Greece is once again the focus of attention in Europe. After failing to elect a President, the previous government was forced to dissolve parliament and early elections were held. Syriza, the party winning the elections, is starting its tenure with the renegotiation of the country's debt and more flexible austerity measures as the main electoral promises it needs to keep. Let us take a look at the country's economic situation.
Since the start of the crisis in 2008, Greece's GDP had shrunk by 27%. This slump came to an end in mid-2014 when the economy started to grow again, a rise that the IMF expects to consolidate this year with 2.9% annual growth. The continuation of macroeconomic imbalances forged before the crisis forced the country to carry out far-reaching measures in different areas: from adjustments in its public accounts (the primary budget balance went from –10.5% of GDP in 2009 to a surplus of 0.8% in 2013) to gains in competitiveness (unit labour costs1 have fallen by 14.3% since 2007), including corrections in external imbalances (the current account balance went from –11.2% of GDP to 0.7%). In spite of this progress, the country's huge economic depression pushed unemployment up to a peak of 27.8%.
The high level of public debt is still the main cause for concern as it is difficult to sustain. Although public debt reached 175% of GDP in 2013, close to 80% is held by official creditors (the IMF, EFSF and ECB) under advantageous terms. Firstly, in spite of the country's high levels of debt, its financing costs are relatively low. For example, the interest paid on the debt was 4.3% of GDP2 in 2014 but this cost was effectively 2.7% as the ECB returns any interest it receives on Greek debt to the country's Treasury. By way of comparison, the cost of Italy's debt is 4.7% of GDP and in Spain it is 3.3%, although both countries have a much lower level of public debt than Greece. Also, Greek debt has a long maturity, on average 16.5 years, far longer than the 6.3 years for Spanish public debt. In fact, most of the loans provided by official organisations do not need to be paid back until after 2023.

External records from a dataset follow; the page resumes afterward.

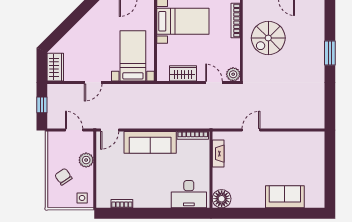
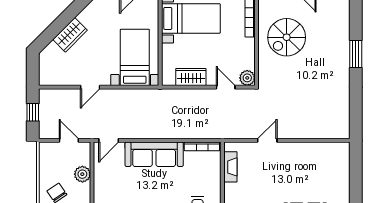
wardrobe: (55, 67) -> (70, 35), moved, turned 45

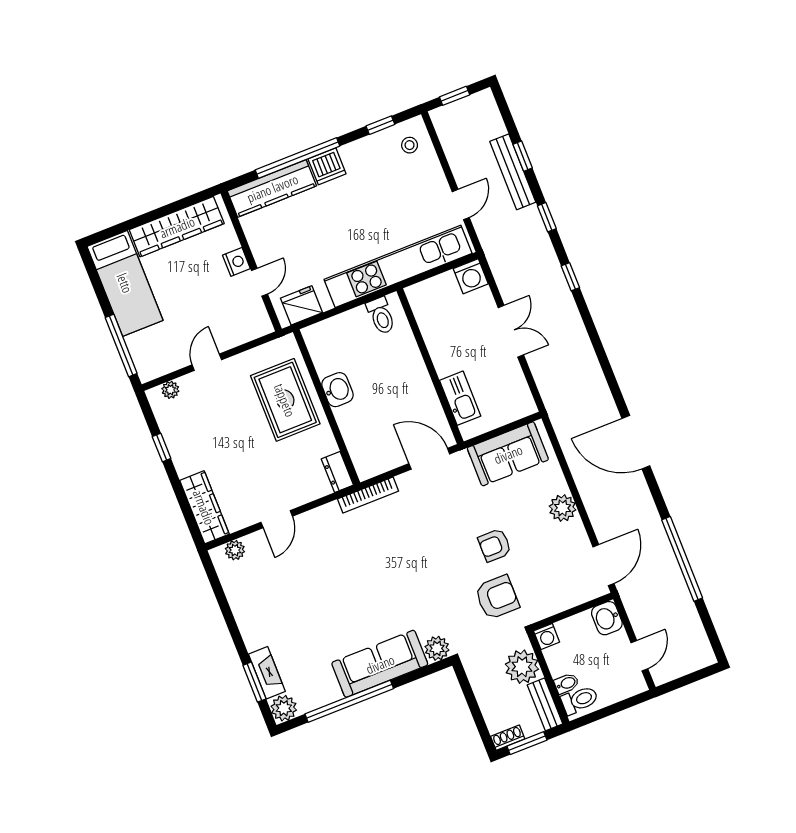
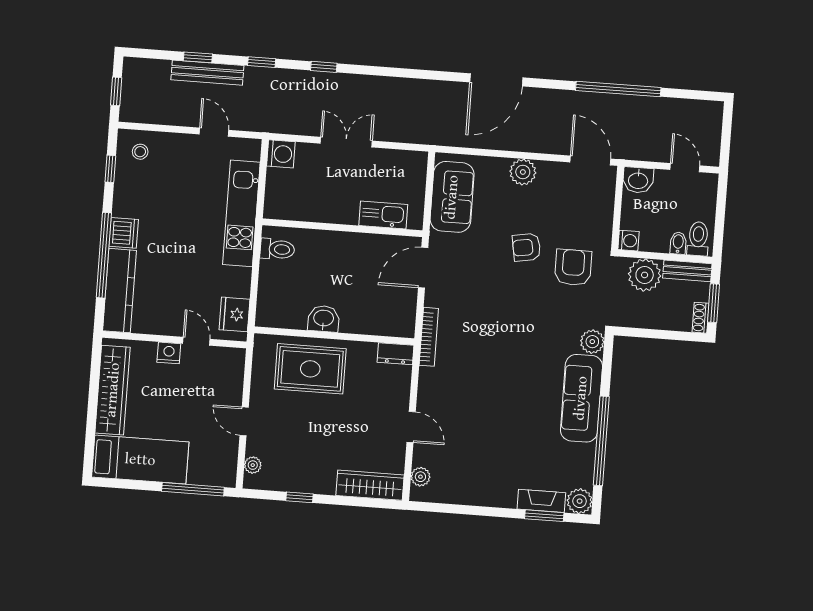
kitchen unit: (398, 266) -> (241, 213), width x0.73
armchair: (495, 545) -> (527, 247), turned 80

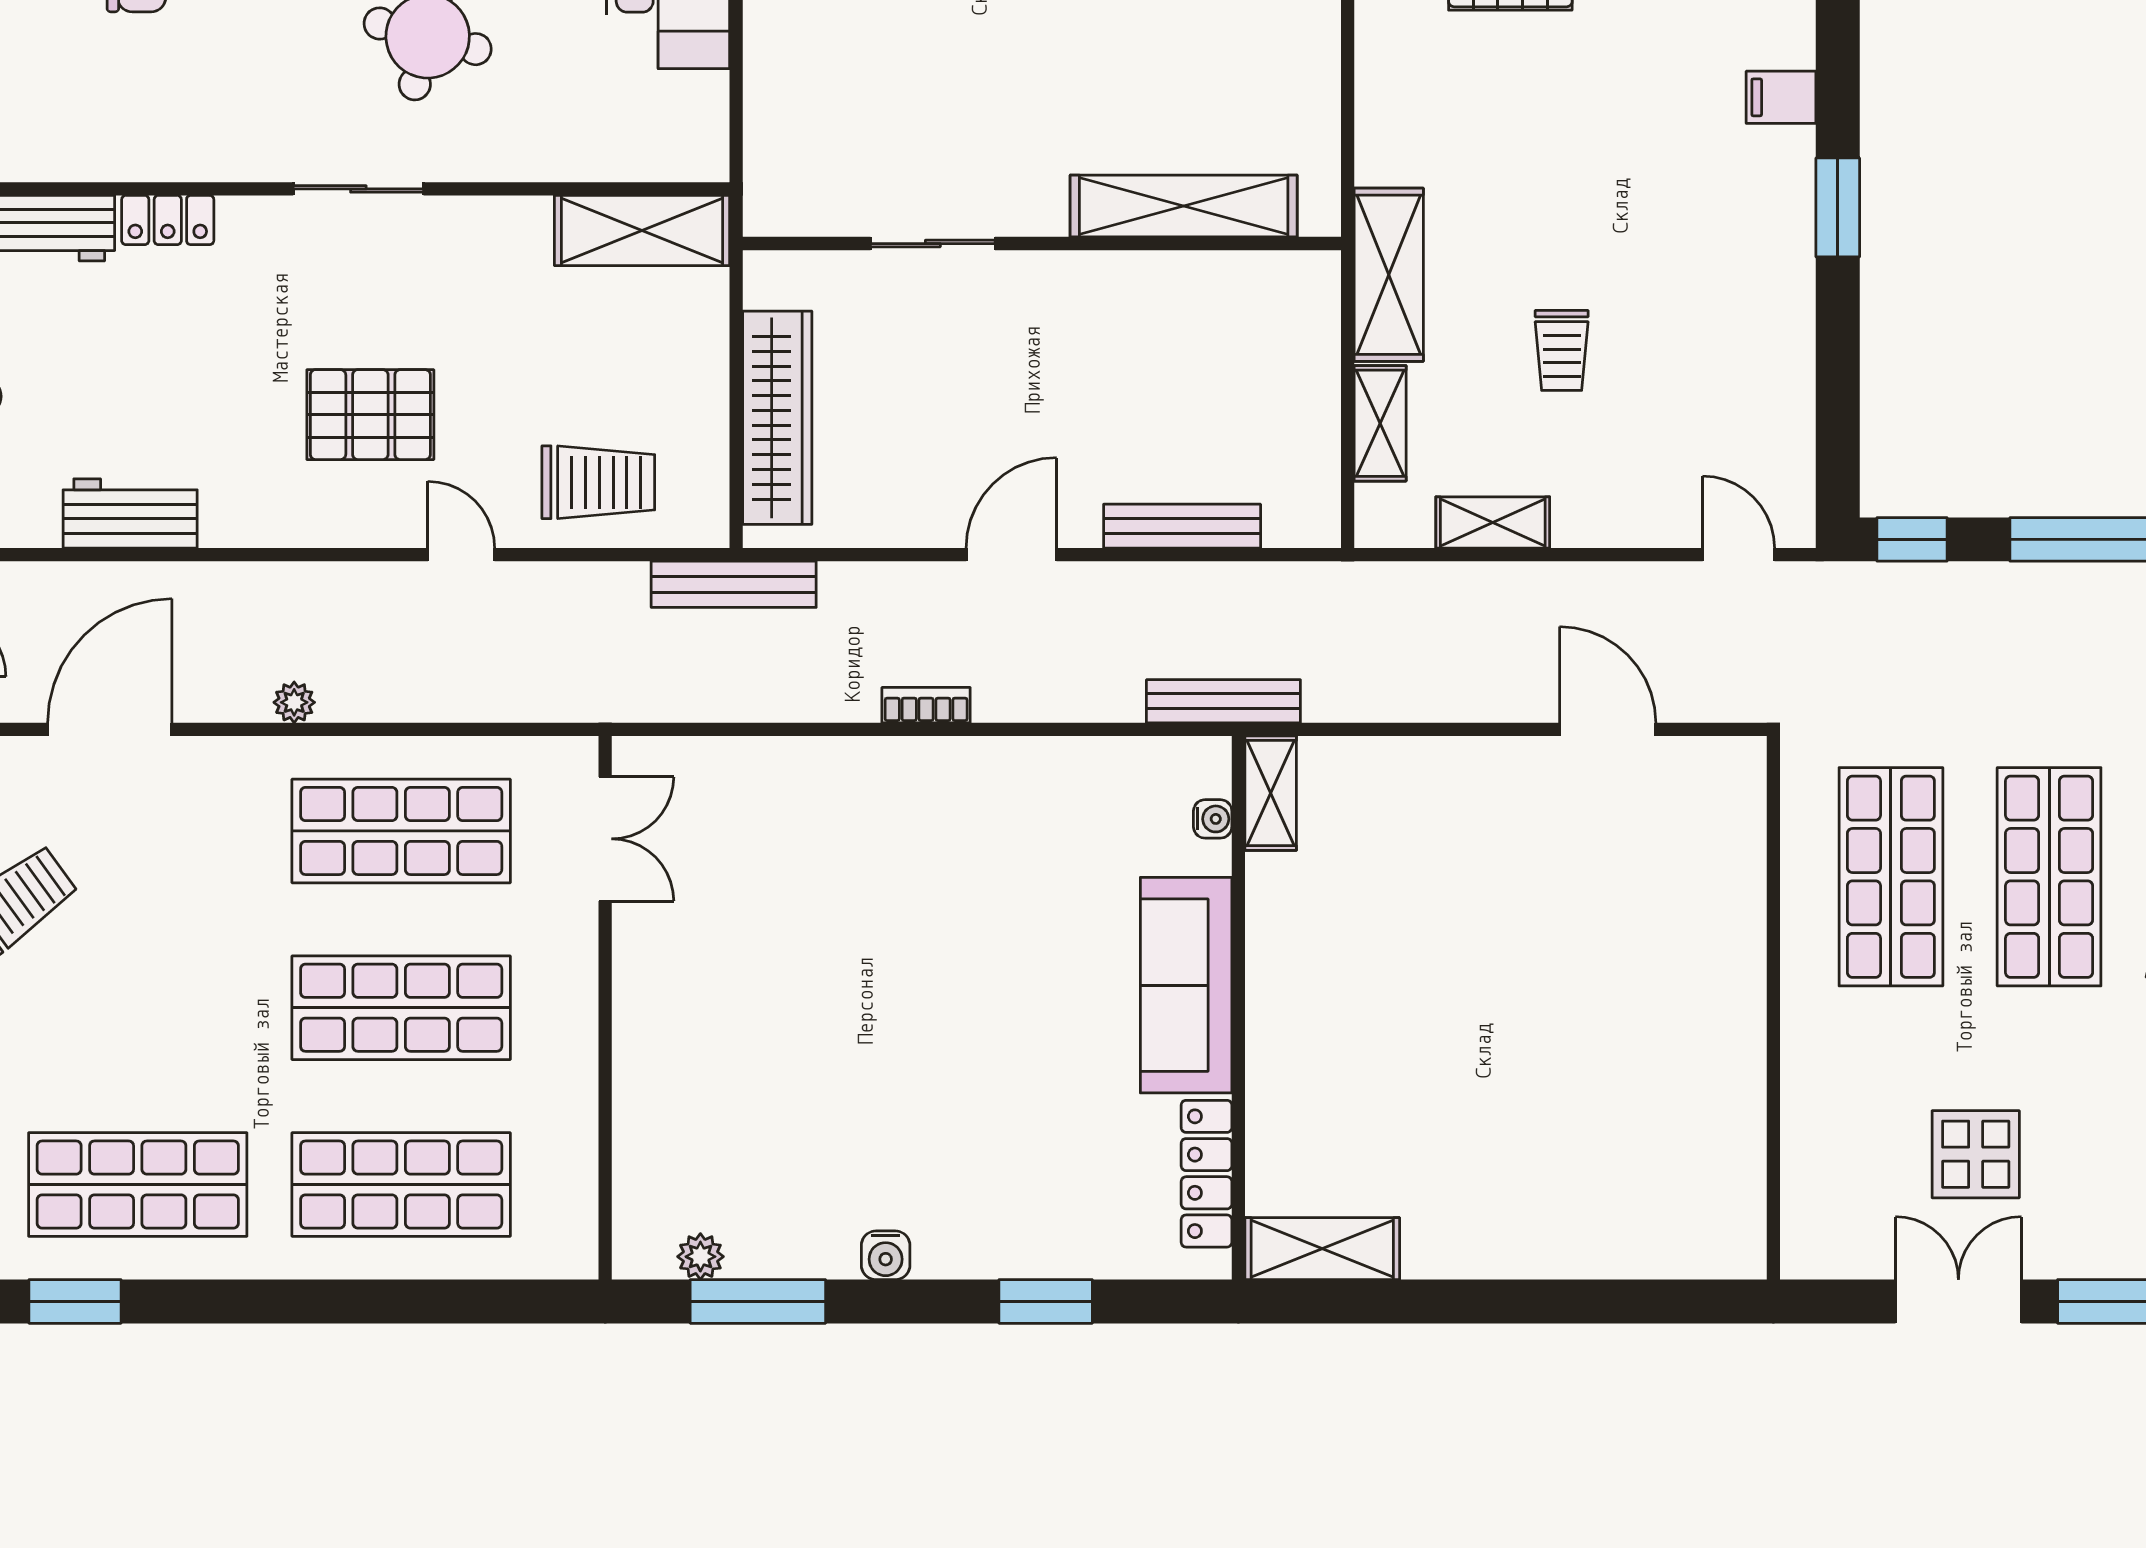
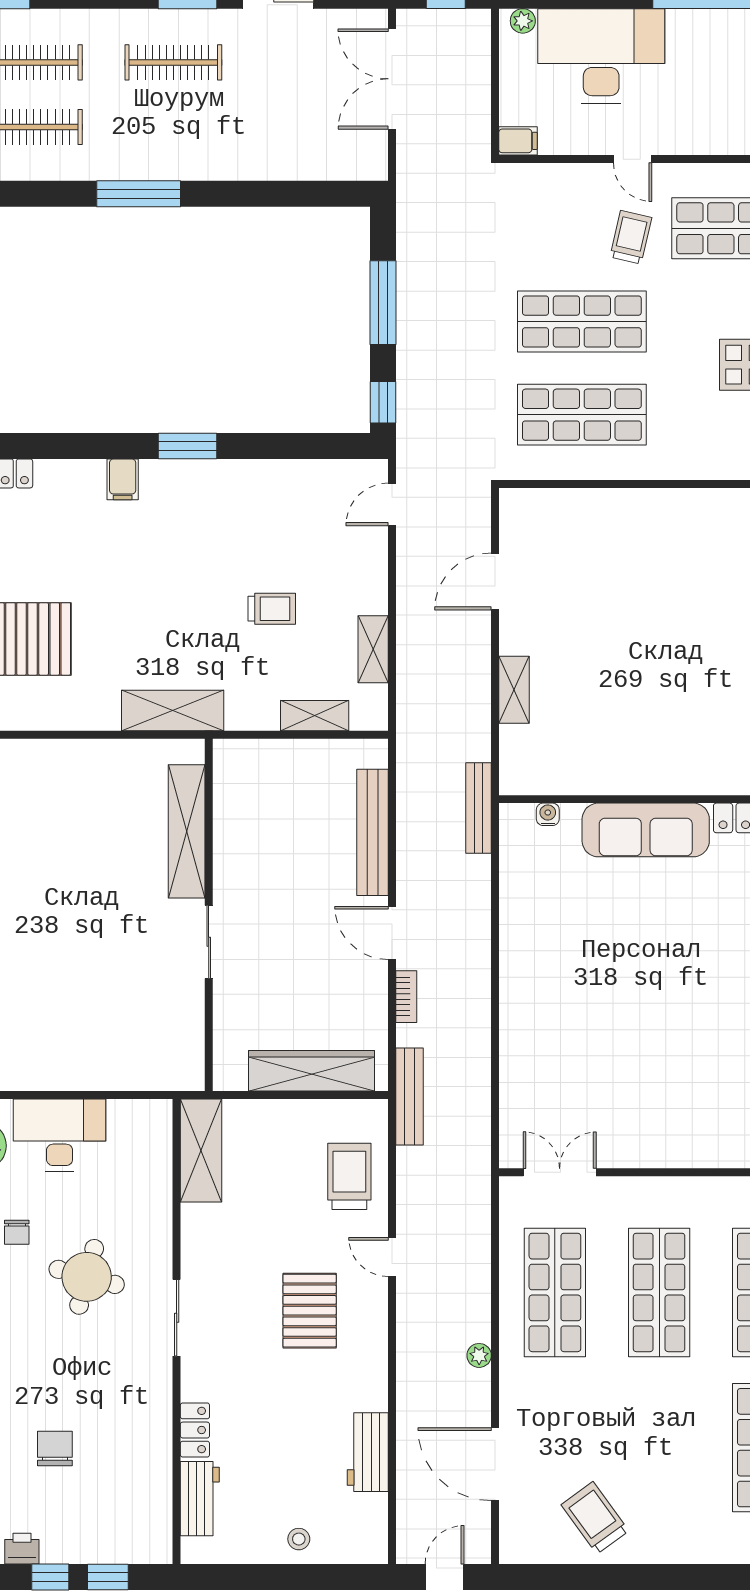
sliding door: (933, 244) -> (209, 942), moved
shelving: (1389, 275) -> (173, 711), moved
bench: (1182, 526) -> (372, 832), width x1.37, depth x1.21
door: (461, 555) -> (392, 1257), hinge flipped
bookcase: (926, 705) -> (406, 997), moved, turned 180
shelving: (1271, 793) -> (514, 690), moved, turned 90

The new government therefore faces an extremely delicate economic and social situation, with significant repayments this year but favourable prospects in the medium term. The Greek economy started to grow three quarters ago and its aid programme agreed with the Troika offers financial terms that can help it to continue taking measures to ensure a long-lasting reduction in unemployment and sustained growth in the medium and long term.
1. Nominal unit labour costs compared with its 23 main trading partners.
2. This is due to the fact that official creditors accepted cuts in the interest rates on their loans to Greece.